Navi Pillay is the president of the Madrid-based International Commission Against the Death Penalty. She has been the United Nations high commissioner for human rights since 2008. She was the first woman to start a law practice in her home province of Natal in 1967 in South Africa. Over the next few years, she was a defense lawyer for anti-apartheid activists; she also lectured at the University of KwaZulu-Natal and later was appointed vice president of the council at the University of Durban Westville. In 1995, after the end of apartheid, Pillay was appointed an acting judge on the South African High Court and became a judge on the International Criminal Tribunal for Rwanda, where she served eight years, the last four (1999-2003) as president. In 2003, she was appointed a judge on the International Criminal Court.

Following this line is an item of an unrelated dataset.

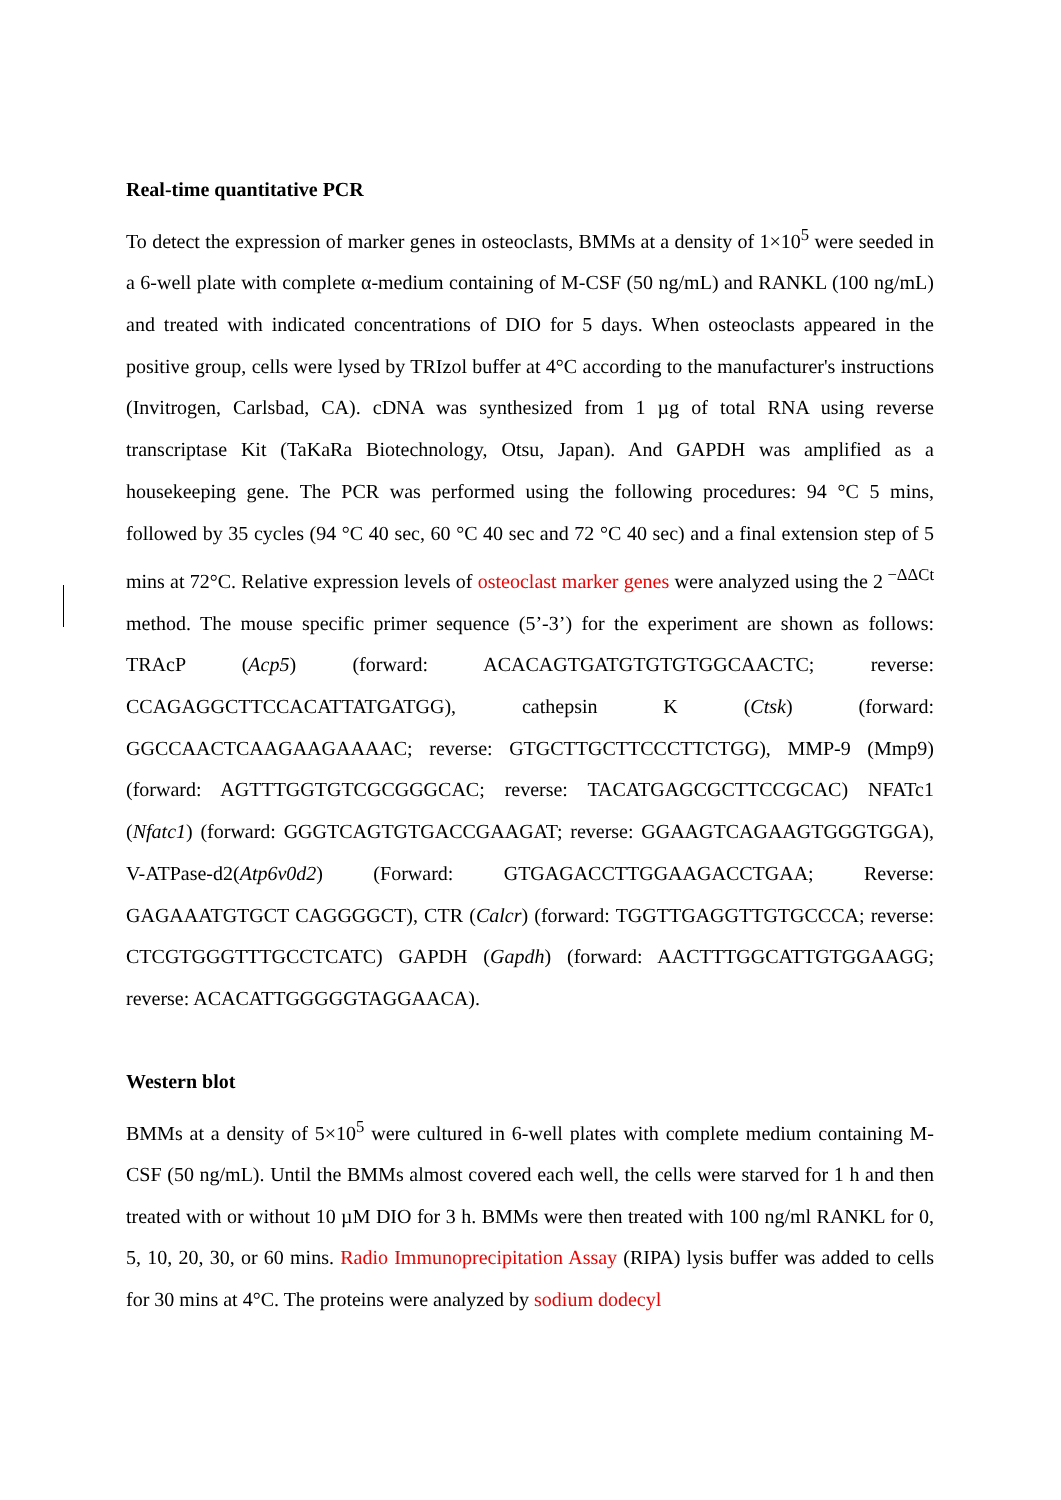Real-time quantitative PCR
To detect the expression of marker genes in osteoclasts, BMMs at a density of 1×10<sup>5</sup> were seeded in a 6-well plate with complete α-medium containing of M-CSF (50 ng/mL) and RANKL (100 ng/mL) and treated with indicated concentrations of DIO for 5 days. When osteoclasts appeared in the positive group, cells were lysed by TRIzol buffer at 4°C according to the manufacturer's instructions (Invitrogen, Carlsbad, CA). cDNA was synthesized from 1 µg of total RNA using reverse transcriptase Kit (TaKaRa Biotechnology, Otsu, Japan). And GAPDH was amplified as a housekeeping gene. The PCR was performed using the following procedures: 94 °C 5 mins, followed by 35 cycles (94 °C 40 sec, 60 °C 40 sec and 72 °C 40 sec) and a final extension step of 5 mins at 72°C. Relative expression levels of osteoclast marker genes were analyzed using the 2<sup>−ΔΔCt</sup> method. The mouse specific primer sequence (5’-3’) for the experiment are shown as follows: TRAcP (Acp5) (forward: ACACAGTGATGTGTGTGGCAACTC; reverse: CCAGAGGCTTCCACATTATGATGG), cathepsin K (Ctsk) (forward: GGCCAACTCAAGAAGAAAAC; reverse: GTGCTTGCTTCCCTTCTGG), MMP-9 (Mmp9) (forward: AGTTTGGTGTCGCGGGCAC; reverse: TACATGAGCGCTTCCGCAC) NFATc1 (Nfatc1) (forward: GGGTCAGTGTGACCGAAGAT; reverse: GGAAGTCAGAAGTGGGTGGA), V-ATPase-d2(Atp6v0d2) (Forward: GTGAGACCTTGGAAGACCTGAA; Reverse: GAGAAATGTGCT CAGGGGCT), CTR (Calcr) (forward: TGGTTGAGGTTGTGCCCA; reverse: CTCGTGGGTTTGCCTCATC) GAPDH (Gapdh) (forward: AACTTTGGCATTGTGGAAGG; reverse: ACACATTGGGGGTAGGAACA).
Western blot
BMMs at a density of 5×10<sup>5</sup> were cultured in 6-well plates with complete medium containing M-CSF (50 ng/mL). Until the BMMs almost covered each well, the cells were starved for 1 h and then treated with or without 10 µM DIO for 3 h. BMMs were then treated with 100 ng/ml RANKL for 0, 5, 10, 20, 30, or 60 mins. Radio Immunoprecipitation Assay (RIPA) lysis buffer was added to cells for 30 mins at 4°C. The proteins were analyzed by sodium dodecyl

In South Africa, as a member of the Women's National Coalition, she contributed to the inclusion of the equality clause in the Constitution that prohibits discrimination on grounds of race, gender, religion and sexual orientation. She co-founded Equality Now, an international women's rights organization, and has been involved with other organizations working on issues relating to children, detainees, victims of torture and domestic violence as well as economic, social and cultural rights.
Pillay received a bachelor of arts degree and a bachelor of laws degree from Natal University South Africa. She also holds a master of law and a doctorate of juridical science from Harvard University. She has two daughters.